This meta-analysis included eligible randomized controlled trials (RCTs) with the aim of determining whether probiotic supplementation can improve H. pylori eradication rates. PUBMED, EBSCO, Web of Science and Ovid databases were searched. We included RCTs that investigated the effect of combining probiotics, with or without a placebo, with standard therapy. A total of 21 RCTs that reported standard therapy plus probiotics were included. Compared to the placebo group, the probiotics group was 1.21(OR 1.21, 95% CI: 0.86, 1.69) and 1.28 (OR 1.28, 95% CI: 0.88, 1.86) times more likely to achieve eradication of H. pylori infection in intent-to-treat (ITT) analysis and per protocol (PP) analysis, respectively. Probiotics with triple therapy plus a 14-day course of treatment did not improve the eradication of H. pylori infection (OR 1.44, 95% CI: 0.87, 2.39) compared to the placebo. Moreover, the placebo plus standard therapy did not improve eradication rates compared to standard therapy alone (P = 0.816). However, probiotics did improve the adverse effects of diarrhea and nausea. These pooled data suggest that the use of probiotics plus standard therapy does not improve the eradication rate of H. pylori infection compared to the placebo.

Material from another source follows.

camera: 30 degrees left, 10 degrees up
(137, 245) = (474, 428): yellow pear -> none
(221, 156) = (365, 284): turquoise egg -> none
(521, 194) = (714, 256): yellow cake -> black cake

Helicobacter pylori (H. pylori) is a Gram-negative microaerophilic bacterium that dwells in the human gastric mucosa. It is commonly associated with gastroduodenal diseases in humans such as gastric mucosa-associated lymphoid tissue lymphoma1, peptic ulcer disease2 and even gastric cancer3,4. Almost 50% of the worldwide human population is infected, with people living in developing countries showing higher rates of infection5. Triple therapy, which has been proposed as a first approach for H. pylori eradication, includes a proton pump inhibitor (PPI), clarithromycin and either amoxicillin or metronidazole. Other choices include sequential therapy and quadruple therapy6. However, the eradication rate using standard therapy was reported to be unsatisfactory using first-line or second-line treatments due to increased resistance to antibiotics and patient non-compliance7,8,9. Probiotics appear to be promising supplements for standard therapy of H. pylori infection.

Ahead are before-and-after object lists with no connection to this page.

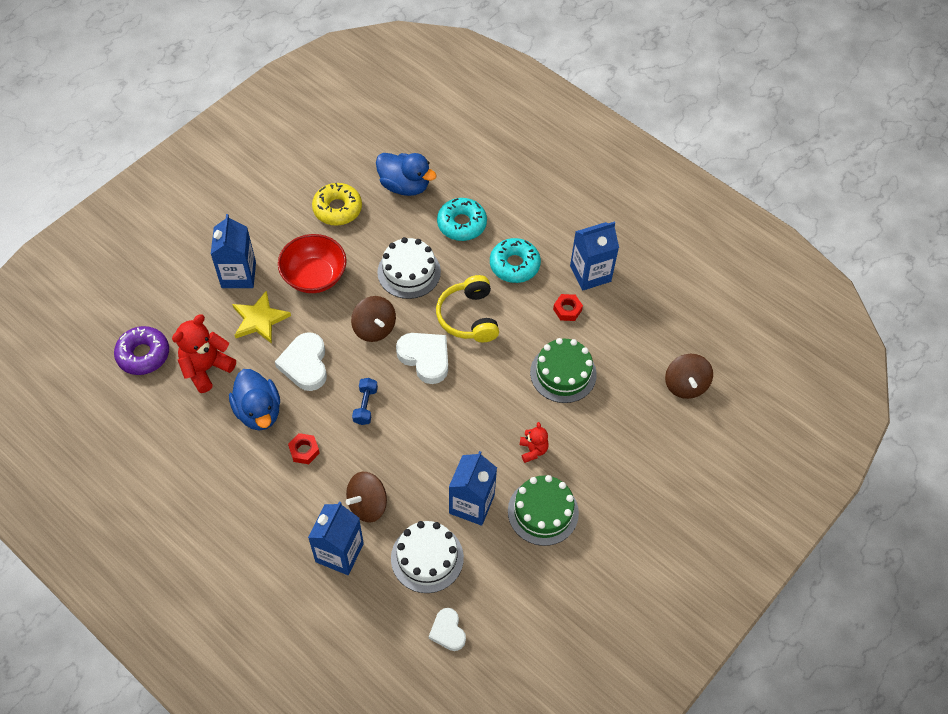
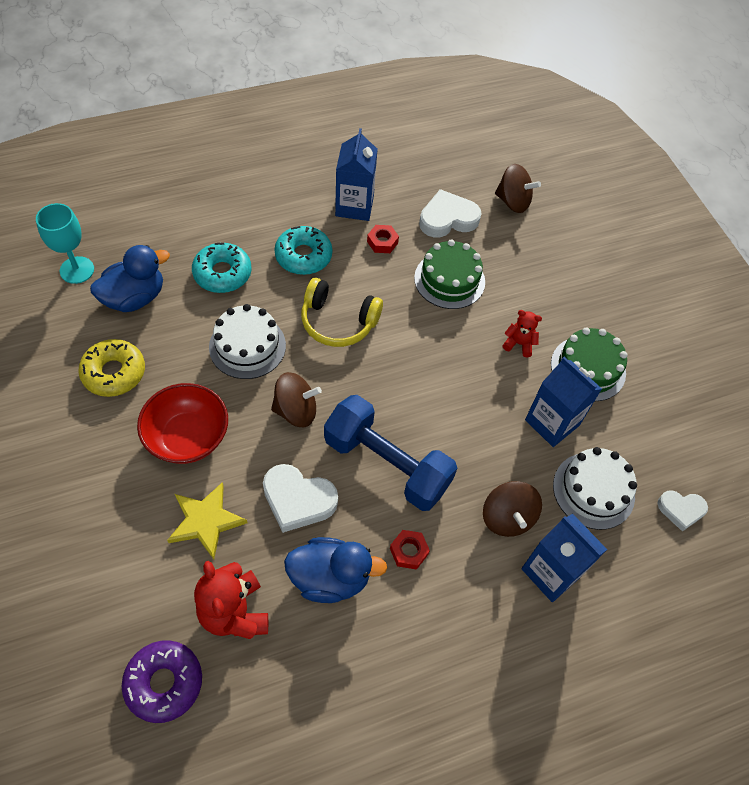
camera: 65 degrees left, 0 degrees up
(238, 275) = (126, 516): blue carton -> none
(365, 406) = (387, 464): blue dumbbell -> blue dumbbell, size x2.36
(405, 141) = (77, 270): none -> turquoise goblet
(425, 358) = (362, 382): white heart -> white heart (448, 219)

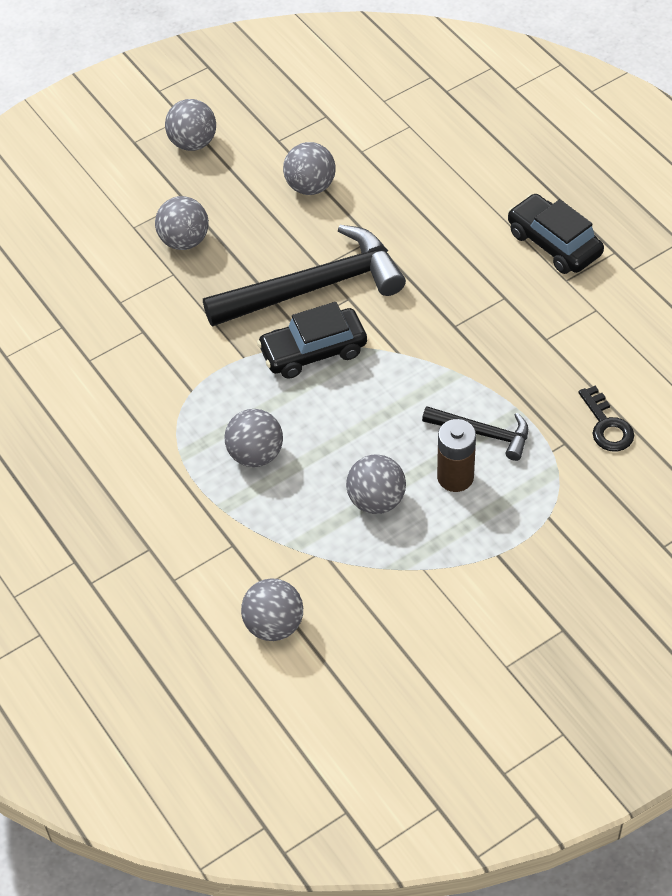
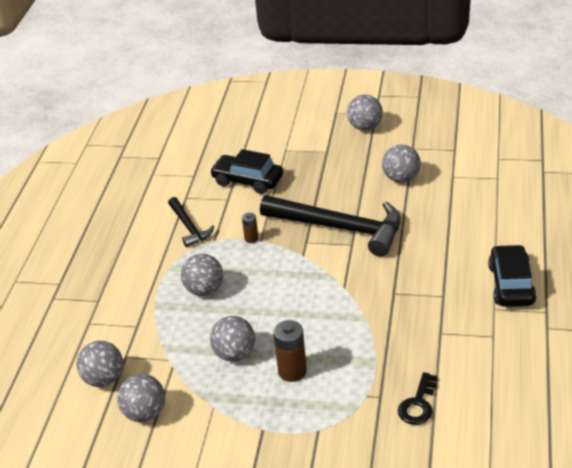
camera: 45 degrees right, 15 degrees down
(184, 240) = (302, 169): grey ball -> grey ball (145, 413)
(232, 361) = (251, 238): none -> brown battery
(313, 351) = (299, 259): black car -> black car (247, 181)
(483, 433) = (337, 359): black hammer -> black hammer (189, 227)

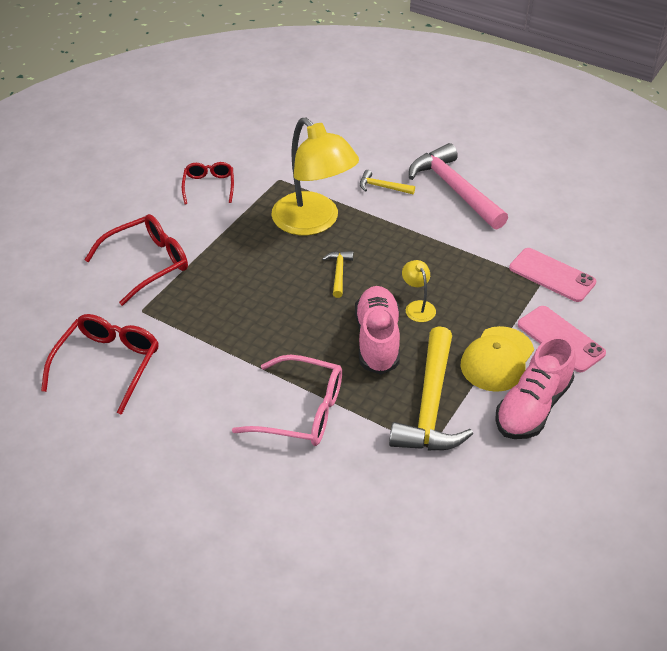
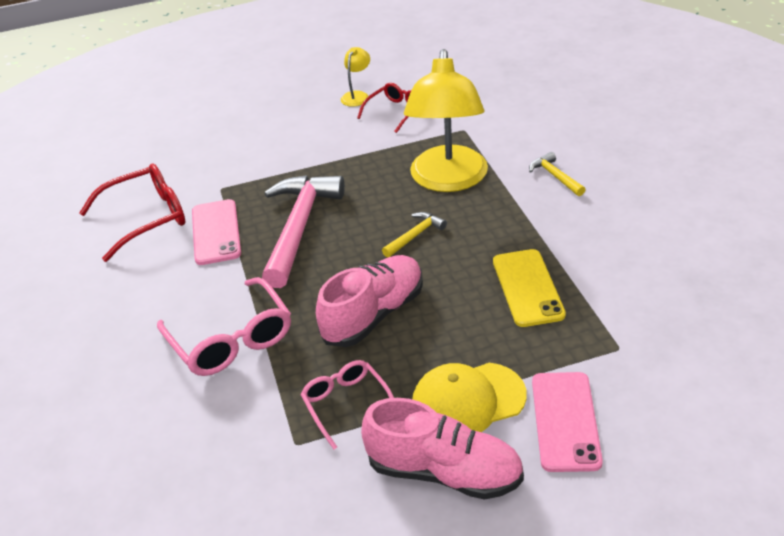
camera: 45 degrees right, 5 degrees down
(147, 264) = (270, 154): red glasses -> none
(417, 307) = (450, 304): yellow lamp -> yellow lamp (357, 96)
(430, 405) = (346, 404): yellow hammer -> pink glasses
(451, 271) = (528, 288): none -> yellow phone
(455, 189) = (631, 210): pink hammer -> pink hammer (299, 228)
(532, 407) = (444, 472): pink shoe -> pink shoe turned 150 degrees counterclockwise
(552, 275) = (639, 348): pink phone -> pink phone (216, 232)

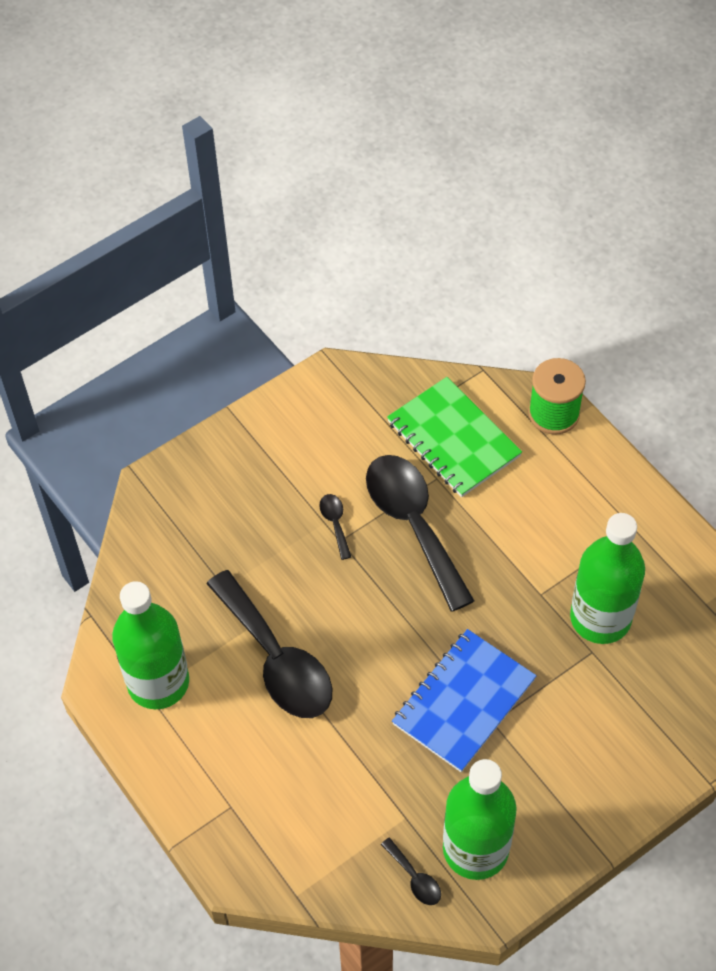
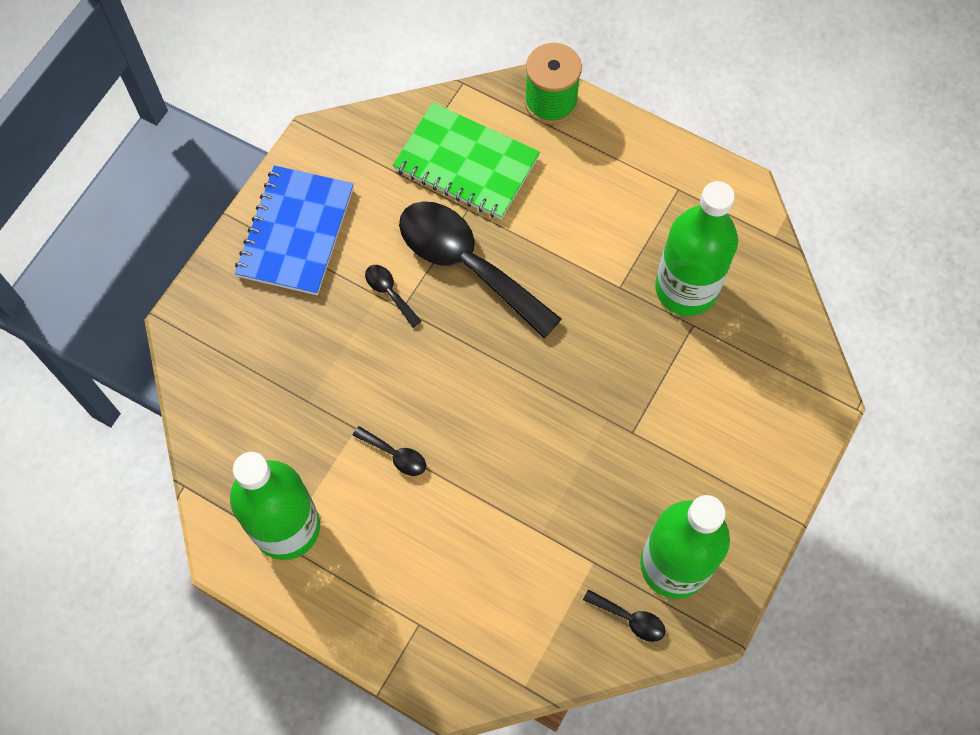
camera: 25 degrees left, 10 degrees up
(276, 659) = (395, 455): black spoon -> black spoon, size x0.40
(464, 702) = (596, 423): blue notebook -> blue notebook (296, 232)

Probiotics are defined as living microbial species that can induce anti-inflammatory and anti-oxidative mechanisms that may improve bowel microecology and general health10,11. Probiotics contain Lactobacillus, Saccharomyces boulardii, Bifidobacterium and other bacteria and yeasts. Some meta-analyses have reported that probiotic supplementation can improve the eradication rate of H. pylori compared to standard therapy alone12,13,14. It is widely accepted that probiotics can improve H. pylori eradication and reduce side effects during standard therapy.
However, we found that the control groups in RCTs in previous meta-analyses were mostly without a placebo. Placebo preparations matched the probiotic preparation in color, size, shape and weight and had no pharmacological effect. Surprisingly, we found that the eradication rate of H. pylori had no statistical significance between probiotic supplementation groups and placebo supplementation groups in most studies. A placebo may also influence the eradication rate of H. pylori by a placebo effect acting through the alteration of systemic and enteric levels of hormones15. Nevertheless, there is no direct research on placebo and H.pylori to support this viewpoint.
This study aimed to select RCTs and establish whether probiotic supplementation could improve tolerance to H. pylori standard triple eradication therapy compared to the placebo. We included RCTs without a placebo for comparison.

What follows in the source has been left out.